On 9 November 2012 13:42, Robert Haas <robertmhaas@gmail.com> wrote:
> On Thu, Nov 8, 2012 at 6:23 PM, Tom Lane <tgl@sss.pgh.pa.us> wrote:
>> Simon Riggs <simon@2ndQuadrant.com> writes:
>>> On 8 November 2012 20:36, Jeff Janes <jeff.janes@gmail.com> wrote:
>>>> It does not seem outrageous to me that there would be real-world
>>>> conditions in which invalidations would be sent more than once a
>>>> minute over prolonged periods, so this total starvation seems like a
>>>> bug.
>>
>>> Yes, its a bug, but do you really believe the above?

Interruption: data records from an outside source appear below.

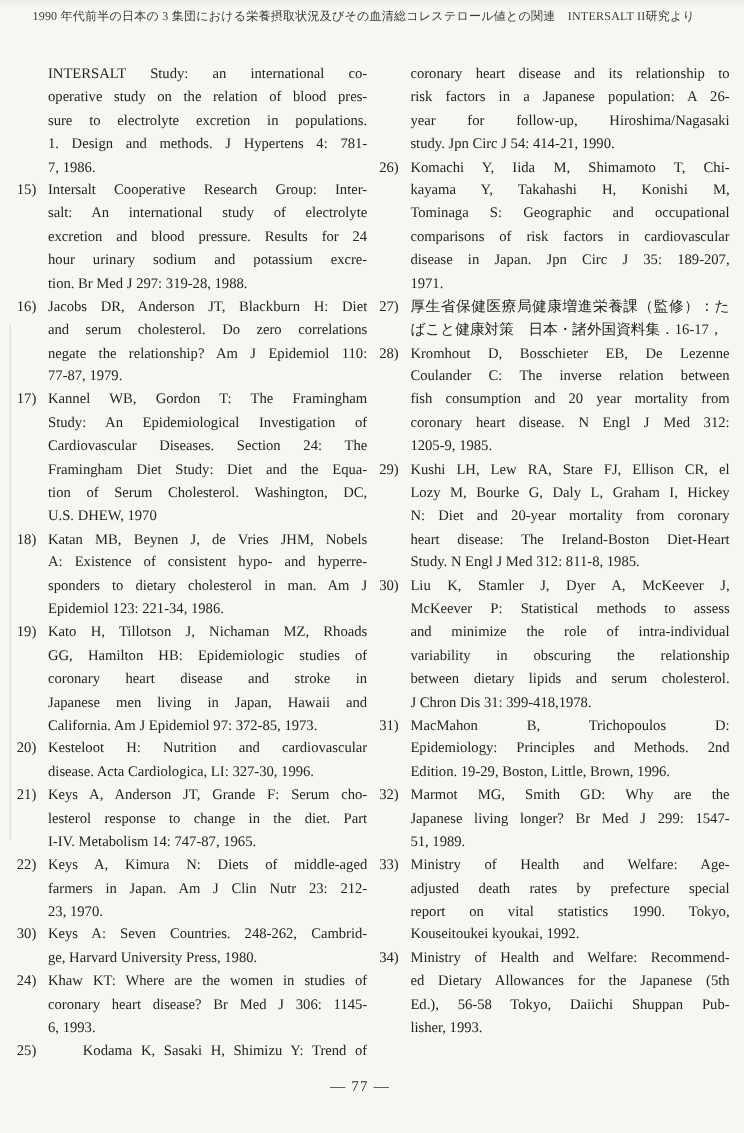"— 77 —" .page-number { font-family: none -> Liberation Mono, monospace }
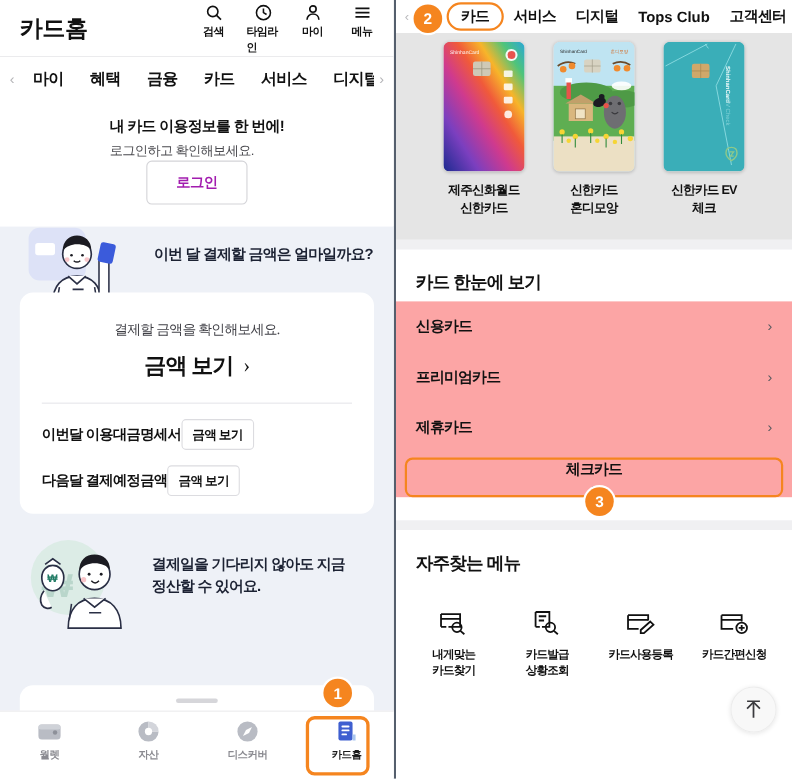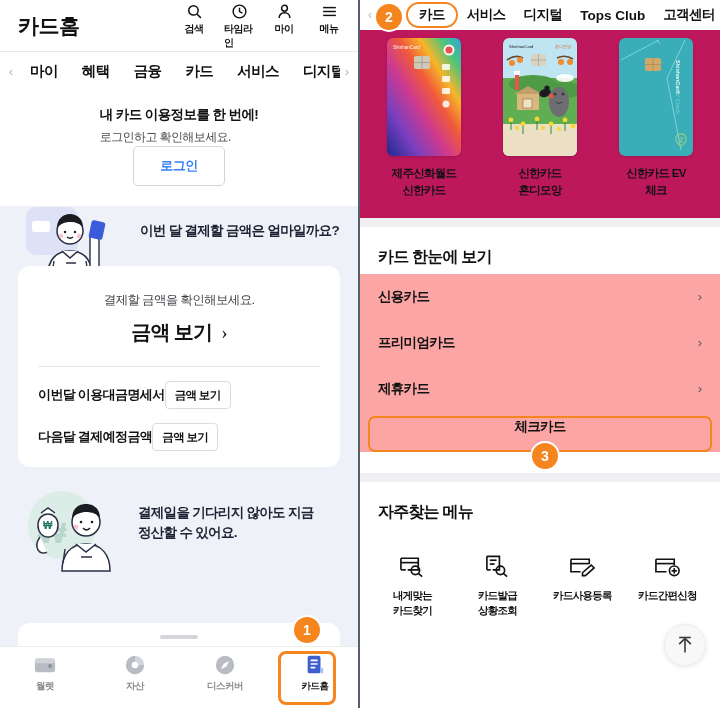"로그인" .login-btn { color: #3b82f6 -> #a21caf }
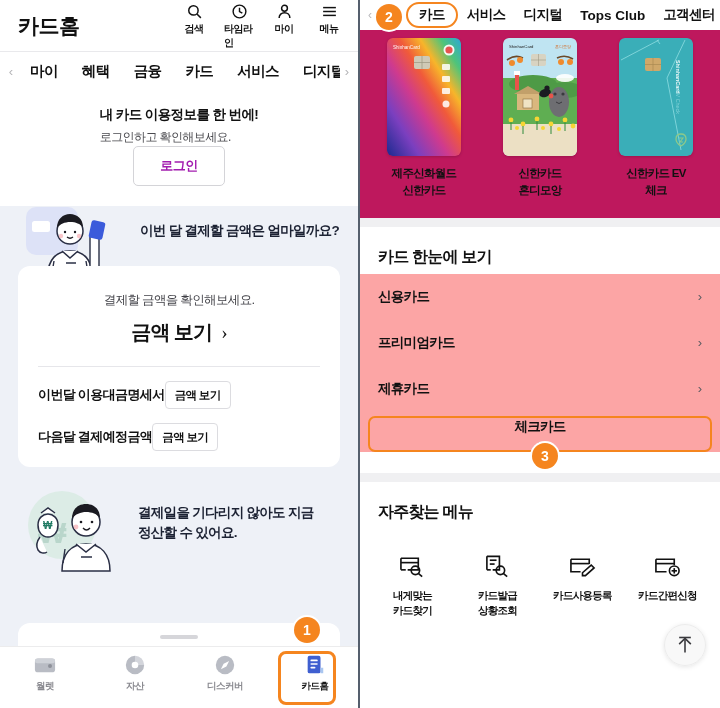"제주신화월드" .carousel { background: #be185d -> #e5e5e5; justify-content: space-between -> center }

In what cases?
>>
>> It doesn't take a whole lot of DDL to provoke an sinval overrun, if
>> the recipient process is just sitting idle and not servicing the
>> messages. I think Jeff's concern is entirely valid.
>
> So, do we need a sinval overrun or just a sinval message to provoke
> starvation? The former would be bad but the latter would be really,
> really bad. IIRC the queue has 4K entries, and IIRC a single DDL
> operation might provoke a couple of sinvals, but I'm thinking that
> somebody would probably have to be creating >1024 temp tables a minute
> to overrun the queue, which is very possible but not necessarily
> common. OTOH, creating 1 temp table a minute would hit a much broader
> swath of users.
The point is moot because latches don't work that way anymore.